**WHAT IS NEEDED:** Take the listing below and print exactly the lines starting at the line containing "open your gift, you’ll know you made the" and ending at the line containing "MONEY-BACK GUARANTEE. There’s never", both ends included, and no others.

^^^^^^^^^^^^^^^^

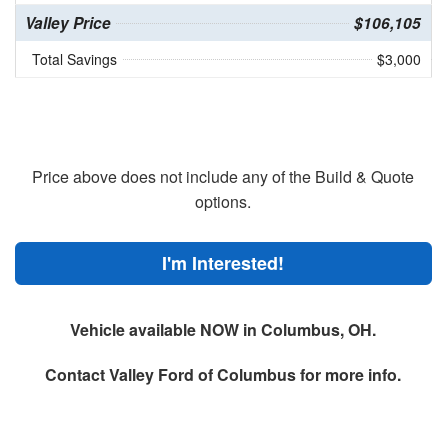
Valley Price
$106,105
Total Savings
$3,000
Price above does not include any of the Build & Quote
options.
I'm Interested!
Vehicle available NOW in Columbus, OH.
Contact
Valley Ford of Columbus
for more info.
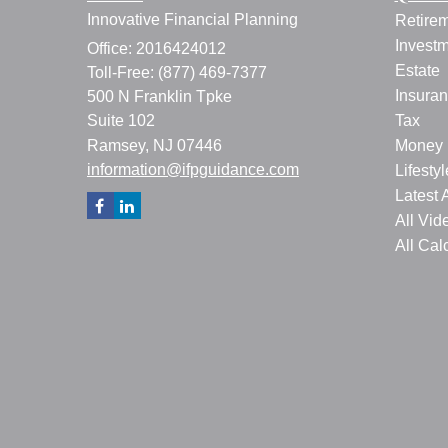
Innovative Financial Planning
Retire
Invest
Office: 2016424012
Estate
Toll-Free: (877) 469-7377
Insura
500 N Franklin Tpke
Suite 102
Tax
Ramsey,
NJ
07446
Money
information@ifpguidance.com
Lifestyl
Latest A
All Vid
All Cal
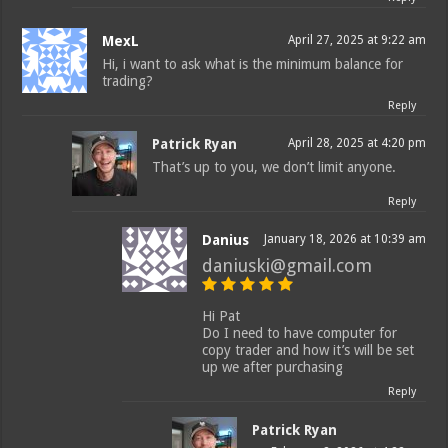
MexL
April 27, 2025 at 9:22 am
Hi, i want to ask what is the minimum balance for
trading?
Reply
Patrick Ryan
April 28, 2025 at 4:20 pm
That’s up to you, we don’t limit anyone.
Reply
Danius
January 18, 2026 at 10:39 am
daniuski@gmail.com
Hi Pat
Do I need to have computer for
copy trader and how it’s will be set
up we after purchasing
Reply
Patrick Ryan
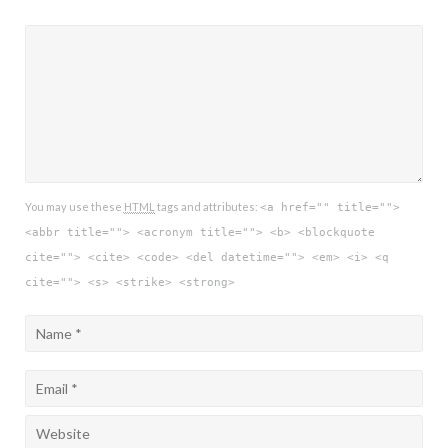
You may use these
HTML
tags and attributes:
<a href="" title="">
<abbr title=""> <acronym title=""> <b> <blockquote
cite=""> <cite> <code> <del datetime=""> <em> <i> <q
cite=""> <s> <strike> <strong>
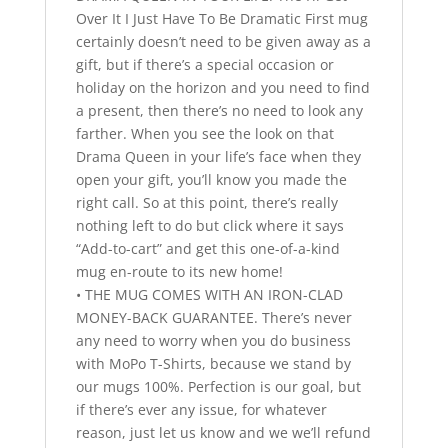
Over It I Just Have To Be Dramatic First mug
certainly doesn’t need to be given away as a
gift, but if there’s a special occasion or
holiday on the horizon and you need to find
a present, then there’s no need to look any
farther. When you see the look on that
Drama Queen in your life’s face when they
open your gift, you’ll know you made the
right call. So at this point, there’s really
nothing left to do but click where it says
“Add-to-cart” and get this one-of-a-kind
mug en-route to its new home!
• THE MUG COMES WITH AN IRON-CLAD
MONEY-BACK GUARANTEE. There’s never
any need to worry when you do business
with MoPo T-Shirts, because we stand by
our mugs 100%. Perfection is our goal, but
if there’s ever any issue, for whatever
reason, just let us know and we we’ll refund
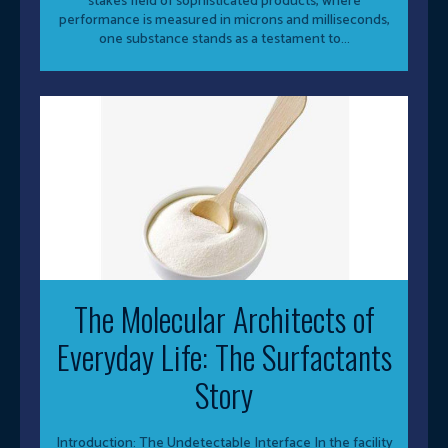
stakes field of sophisticated products, where
performance is measured in microns and milliseconds,
one substance stands as a testament to...
The Molecular Architects of
Everyday Life: The Surfactants
Story
Introduction: The Undetectable Interface In the facility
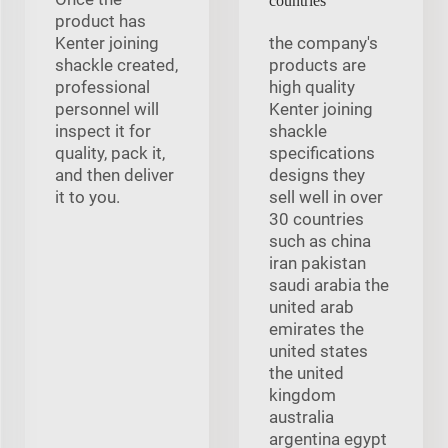
countries
product has
Kenter joining
the company's
shackle created,
products are
professional
high quality
personnel will
Kenter joining
inspect it for
shackle
quality, pack it,
specifications
and then deliver
designs they
it to you.
sell well in over
30 countries
such as china
iran pakistan
saudi arabia the
united arab
emirates the
united states
the united
kingdom
australia
argentina egypt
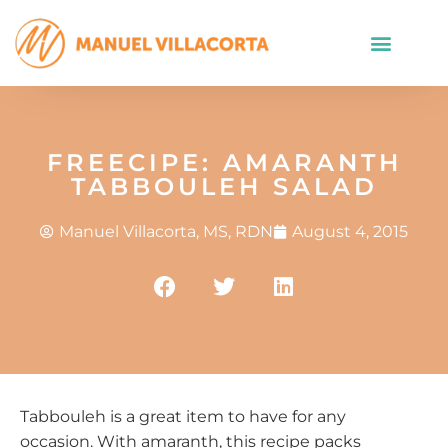
FREECIPE: AMARANTH
TABBOULEH SALAD
Manuel Villacorta, MS, RDN
August 4, 2015
Tabbouleh is a great item to have for any
occasion. With amaranth, this recipe packs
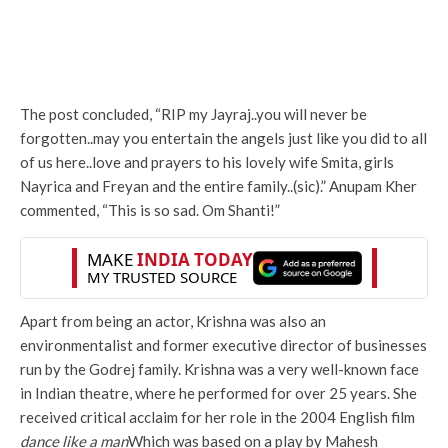
The post concluded, “RIP my Jayraj..you will never be
forgotten..may you entertain the angels just like you did to all
of us here..love and prayers to his lovely wife Smita, girls
Nayrica and Freyan and the entire family..(sic).” Anupam Kher
commented, “This is so sad. Om Shanti!”
Apart from being an actor, Krishna was also an
environmentalist and former executive director of businesses
run by the Godrej family. Krishna was a very well-known face
in Indian theatre, where he performed for over 25 years. She
received critical acclaim for her role in the 2004 English film
dance like a man
Which was based on a play by Mahesh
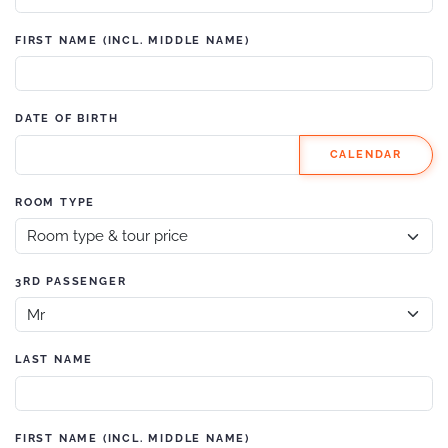
FIRST NAME (INCL. MIDDLE NAME)
DATE OF BIRTH
CALENDAR
ROOM TYPE
3RD PASSENGER
LAST NAME
FIRST NAME (INCL. MIDDLE NAME)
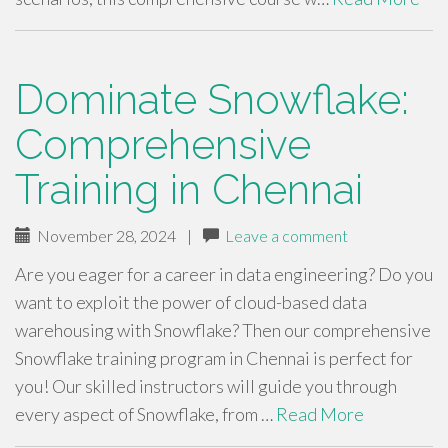
Dominate Snowflake:
Comprehensive
Training in Chennai
November 28, 2024
|
Leave a comment
Are you eager for a career in data engineering? Do you
want to exploit the power of cloud-based data
warehousing with Snowflake? Then our comprehensive
Snowflake training program in Chennai is perfect for
you! Our skilled instructors will guide you through
every aspect of Snowflake, from …
Read More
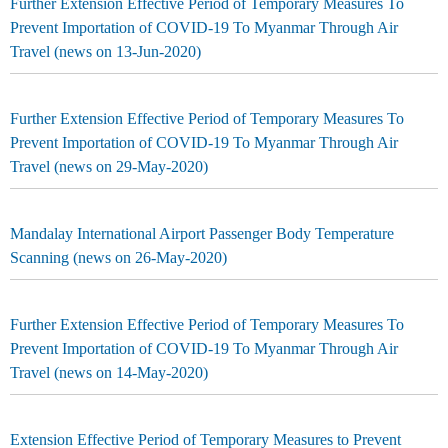
Further Extension Effective Period of Temporary Measures To
Prevent Importation of COVID-19 To Myanmar Through Air
Travel (news on 13-Jun-2020)
Further Extension Effective Period of Temporary Measures To
Prevent Importation of COVID-19 To Myanmar Through Air
Travel (news on 29-May-2020)
Mandalay International Airport Passenger Body Temperature
Scanning (news on 26-May-2020)
Further Extension Effective Period of Temporary Measures To
Prevent Importation of COVID-19 To Myanmar Through Air
Travel (news on 14-May-2020)
Extension Effective Period of Temporary Measures to Prevent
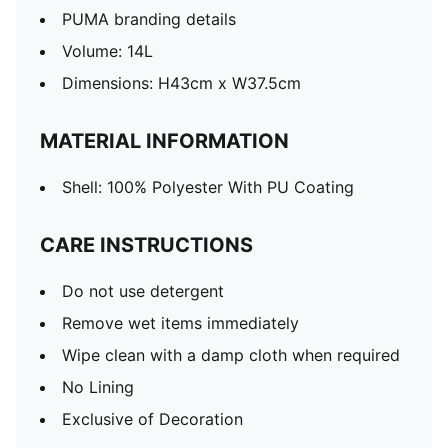
PUMA branding details
Volume: 14L
Dimensions: H43cm x W37.5cm
MATERIAL INFORMATION
Shell: 100% Polyester With PU Coating
CARE INSTRUCTIONS
Do not use detergent
Remove wet items immediately
Wipe clean with a damp cloth when required
No Lining
Exclusive of Decoration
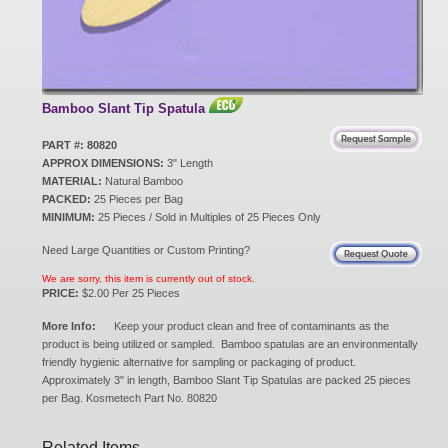
New Products
Eco Products
Bamboo Slant Tip Spatula
PART #: 80820
APPROX DIMENSIONS:
3" Length
Customer Service
MATERIAL:
Natural Bamboo
PACKED:
25 Pieces per Bag
MINIMUM:
25 Pieces / Sold in Multiples of 25 Pieces Only
Catalog Request
Need Large Quantities or Custom Printing?
We are sorry, this item is currently out of stock.
PRICE:
$2.00 Per 25 Pieces
Contact Us
More Info:
Keep your product clean and free of contaminants as the
product is being utilized or sampled. Bamboo spatulas are an environmentally
friendly hygienic alternative for sampling or packaging of product.
Approximately 3" in length, Bamboo Slant Tip Spatulas are packed 25 pieces
Customer Login
per Bag. Kosmetech Part No. 80820
Related Items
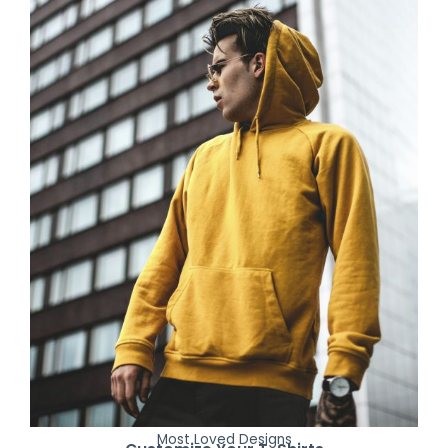
Most Loved Designs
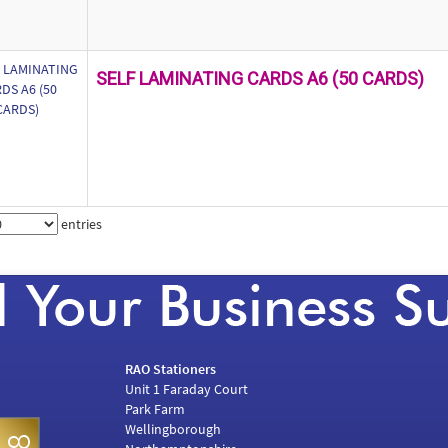
SELF LAMINATING CARDS A6 (50 CARDS)
entries
RAO Stationers
Unit 1 Faraday Court
Park Farm
Wellingborough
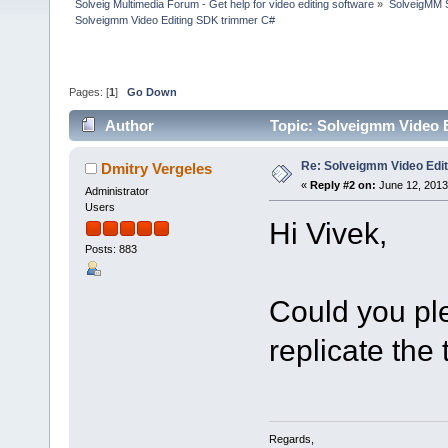
Solveig Multimedia Forum - Get help for video editing software
»
SolveigMM S
Solveigmm Video Editing SDK trimmer C#
Pages: [
1
]
Go Down
Author
Topic: Solveigmm Video 
Re: Solveigmm Video Edi
Dmitry Vergeles
«
Reply #2 on:
June 12, 2013
Administrator
Users
Hi Vivek,
Posts: 883
Could you pl
replicate the
Regards,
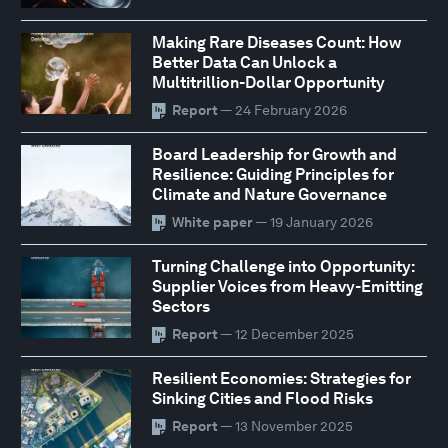
Making Rare Diseases Count: How
Better Data Can Unlock a
Multitrillion-Dollar Opportunity
Report
— 24 February 2026
Board Leadership for Growth and
Resilience: Guiding Principles for
Climate and Nature Governance
White paper
— 19 January 2026
Turning Challenge into Opportunity:
Supplier Voices from Heavy-Emitting
Sectors
Report
— 12 December 2025
Resilient Economies: Strategies for
Sinking Cities and Flood Risks
Report
— 13 November 2025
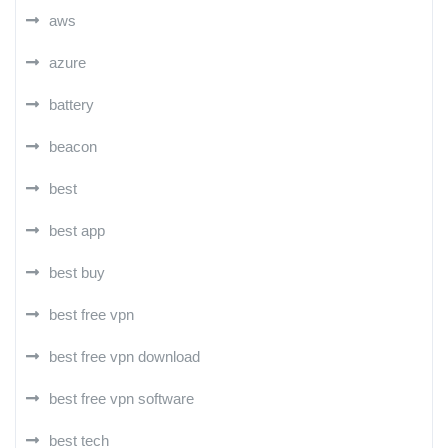
aws
azure
battery
beacon
best
best app
best buy
best free vpn
best free vpn download
best free vpn software
best tech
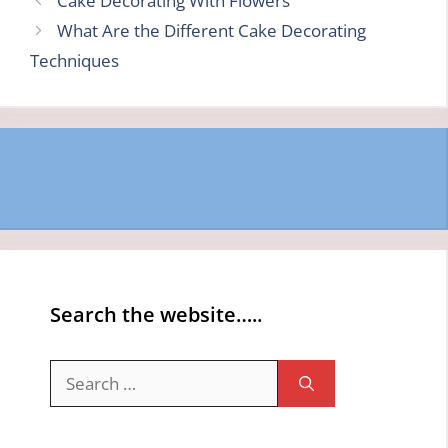
Cake Decorating With Flowers
What Are the Different Cake Decorating
Techniques
Search the website…..
Search
for:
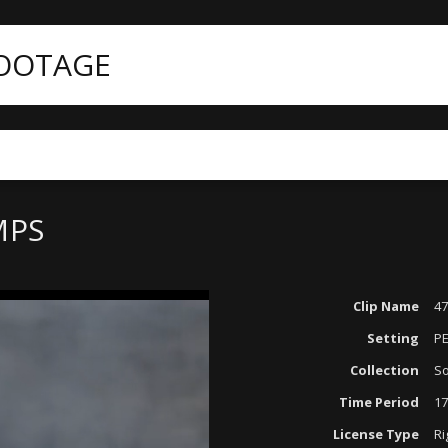
FOOTAGE
MPS
Clip Name
47
Setting
P
Collection
So
Time Period
17
License Type
Ri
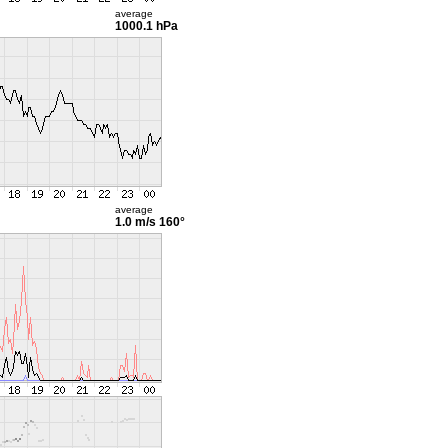
average
1000.1 hPa
average
1.0 m/s
160°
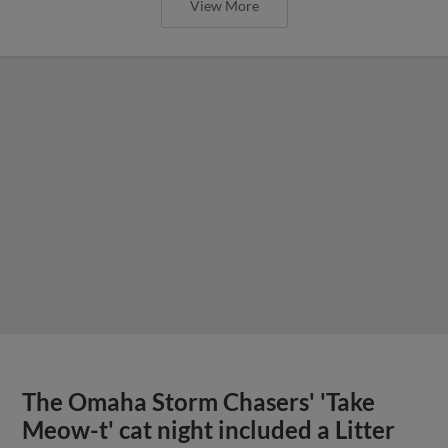
View More
The Omaha Storm Chasers' 'Take
Meow-t' cat night included a Litter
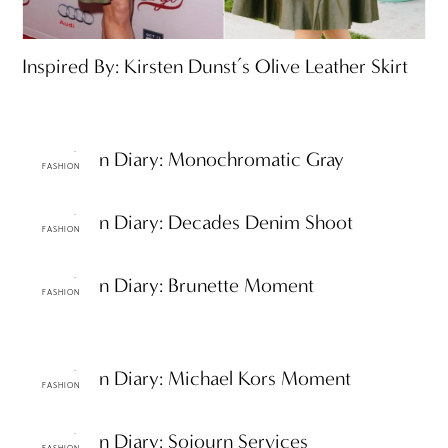
Inspired By: Kirsten Dunst’s Olive Leather Skirt
ttF Fashion Diary: Monochromatic Gray
FASHION
ttF Fashion Diary: Decades Denim Shoot
FASHION
ttF Fashion Diary: Brunette Moment
FASHION
ttF Fashion Diary: Michael Kors Moment
FASHION
ttF Fashion Diary: Sojourn Services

^^^^^^^^^^^^^^^^

**RESPONSE TO THIS EXERCISE:**
open your gift, you’ll know you made the
right call. So at this point, there’s really
nothing left to do but click where it says
“Add-to-cart” and get this one-of-a-kind
mug en-route to its new home!
• THE MUG COMES WITH AN IRON-CLAD
MONEY-BACK GUARANTEE. There’s never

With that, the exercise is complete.